To evaluate the performance of our proposed version of the Malmberg-Ciesielski to the original formulation using Aspvall’s algorithm, perform an empirical study emulating a typical optimization scenario in image processing and computer vision. We perform binary labeling of the pixels of a 2D image of size \(W \times H\). The neighborhood relation \(\mathcal {N}\) is defined by the standard 4-connectivity used in image processing. Values for the unary and pairwise terms are drawn randomly from a uniform distribution. We then compare the computation time of the two implementations, for image sizes varying from \(8\times 8\) to \(64\times 64\). We only measure the time required for solving the sequence of 2-SAT problems, as this is the only aspect that differs between the implementations. The results are shown in Fig. 1. As the figure shows, the computation time for the implementation based on Aspvall’s algorithm increases dramatically with increasing problem size. For an image of size \(64\times 64\), the implementation based on Aspvall’s algorithm runs in 62 s, while the proposed implementation only requires 0.004 s for the same computation – a speedup of more than four orders of magnitude.

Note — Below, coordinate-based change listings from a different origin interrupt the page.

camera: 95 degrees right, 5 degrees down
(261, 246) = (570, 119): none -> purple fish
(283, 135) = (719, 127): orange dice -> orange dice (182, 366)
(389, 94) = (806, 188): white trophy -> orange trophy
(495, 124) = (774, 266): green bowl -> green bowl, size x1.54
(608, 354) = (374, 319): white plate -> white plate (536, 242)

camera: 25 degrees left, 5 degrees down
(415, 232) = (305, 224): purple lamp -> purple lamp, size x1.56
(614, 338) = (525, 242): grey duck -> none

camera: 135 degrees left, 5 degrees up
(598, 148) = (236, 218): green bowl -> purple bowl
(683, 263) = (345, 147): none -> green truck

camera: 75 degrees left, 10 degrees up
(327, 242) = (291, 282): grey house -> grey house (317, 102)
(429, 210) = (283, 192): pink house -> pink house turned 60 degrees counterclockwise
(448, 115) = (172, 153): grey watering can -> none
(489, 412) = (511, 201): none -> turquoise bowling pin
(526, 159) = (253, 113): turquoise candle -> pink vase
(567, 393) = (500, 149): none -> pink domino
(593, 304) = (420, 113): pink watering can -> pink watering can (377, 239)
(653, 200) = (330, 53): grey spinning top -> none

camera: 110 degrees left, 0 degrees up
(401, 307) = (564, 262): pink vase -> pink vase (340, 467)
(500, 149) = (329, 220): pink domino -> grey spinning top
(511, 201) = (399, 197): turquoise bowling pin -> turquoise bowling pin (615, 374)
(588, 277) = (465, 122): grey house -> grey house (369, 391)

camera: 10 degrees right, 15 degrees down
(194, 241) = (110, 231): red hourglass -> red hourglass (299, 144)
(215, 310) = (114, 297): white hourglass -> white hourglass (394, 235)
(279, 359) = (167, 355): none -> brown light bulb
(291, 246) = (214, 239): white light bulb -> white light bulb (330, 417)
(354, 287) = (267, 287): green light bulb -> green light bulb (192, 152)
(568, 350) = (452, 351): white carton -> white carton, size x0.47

To further study the computation time of the proposed implementation with respect to problem size, we perform a separate experiment on images with sizes varying from \(128 \times 128\) to \(4096 \times 4096\), for which the implementation using Aspvall’s algorithm becomes prohibitively slow. The results are shown in Fig. 2. As can be seen from the figure the empirical relation between problem size and computation time appears closer to a linear function across this range, rather than quadratic relation suggested by the worst-case asymptotic time complexity.

Fig. 1.
figure 1

Comparison of computation time between the proposed implementation of the Malmberg-Ciesielski method, and the original formulation using Aspvall’s algorithm, with respect to the total number of clauses in the 2-SAT sequence.

Fig. 2.
figure 2

Computation time of the proposed implementation in relation to problem size.

6 Conclusions

We have proposed a modified, efficient implementation of the Malmberg-Ciesielski method for optimal binary labeling of graphs. While our proposed implementation has the same asymptotic run-time complexity as the original algorithm, we demonstrate that it is orders of magnitude faster in practice. This reduction in computation time makes the Malmberg-Ciesielski method a viable option for many practical applications.